John Allen and Michael E. O’Hanlon
Secretary of State Mike Pompeo has just returned from an emergency trip to Afghanistan. His mission there did not center on the war against the Taliban, the peace process with the Taliban, or even the global coronavirus pandemic. Rather, his visit was intended to resolve a major dilemma within the Afghan government itself—the fact that the Afghan government now exists in two versions in the aftermath of last fall’s disputed presidential elections. President Ashraf Ghani, the previous incumbent, claims to have won reelection by a comfortable margin, a result confirmed by the Independent Electoral Commission in Afghanistan. He held an inauguration ceremony earlier this month, attended by U.S. officials, to begin his second term. Simultaneously, Dr. Abdullah Abdullah, now a three-time presidential runner-up at least according to official tallies, claimed victory in a vote that he said was fraudulent—and held his own inauguration. Secretary Pompeo was unsuccessful in getting the two men to agree to a power-sharing arrangement, so upon his departure he stated that the Trump administration would cut $1 billion out of the several billion dollars in aid that, in addition to its military presence there, the United States now provides to the government of Afghanistan.
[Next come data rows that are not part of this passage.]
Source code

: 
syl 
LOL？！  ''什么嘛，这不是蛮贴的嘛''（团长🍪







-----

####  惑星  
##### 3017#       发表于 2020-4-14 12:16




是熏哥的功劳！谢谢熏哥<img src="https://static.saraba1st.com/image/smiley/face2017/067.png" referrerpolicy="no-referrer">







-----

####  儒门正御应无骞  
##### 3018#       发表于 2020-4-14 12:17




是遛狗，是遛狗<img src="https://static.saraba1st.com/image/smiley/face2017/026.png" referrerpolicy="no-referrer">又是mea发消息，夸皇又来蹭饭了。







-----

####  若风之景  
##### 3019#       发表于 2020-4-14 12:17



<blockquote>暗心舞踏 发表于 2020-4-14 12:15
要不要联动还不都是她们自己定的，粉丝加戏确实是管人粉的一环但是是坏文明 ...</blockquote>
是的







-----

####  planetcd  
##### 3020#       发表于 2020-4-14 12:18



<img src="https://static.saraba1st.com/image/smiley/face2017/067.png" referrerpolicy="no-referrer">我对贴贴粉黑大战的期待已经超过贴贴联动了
We have not been supporters of President Trump’s often off-the-cuff dismissiveness of the importance of the Afghanistan mission to U.S. security, or of his frequent threats to radically curtail or end the U.S./NATO mission there. However, this time, Pompeo’s threats are commensurate with the strategic situation as well as the stakes at hand. The American taxpayer cannot be expected to support duplicative—or even competing—Afghan governments that will have no realistic chance of bringing peace to that country. As Abraham Lincoln rightly said, a house divided against itself cannot stand. Pompeo, who stopped by Doha, Qatar, on his way home from Afghanistan to have an amicable conversation with Taliban negotiators, should be careful not to overdo his friendliness toward our longstanding adversary in this conflict, even as a tactic to pressure Ghani and Abdullah. But it remains true that the Taliban will benefit from any enduring weakening of the Afghan government that results from this impasse.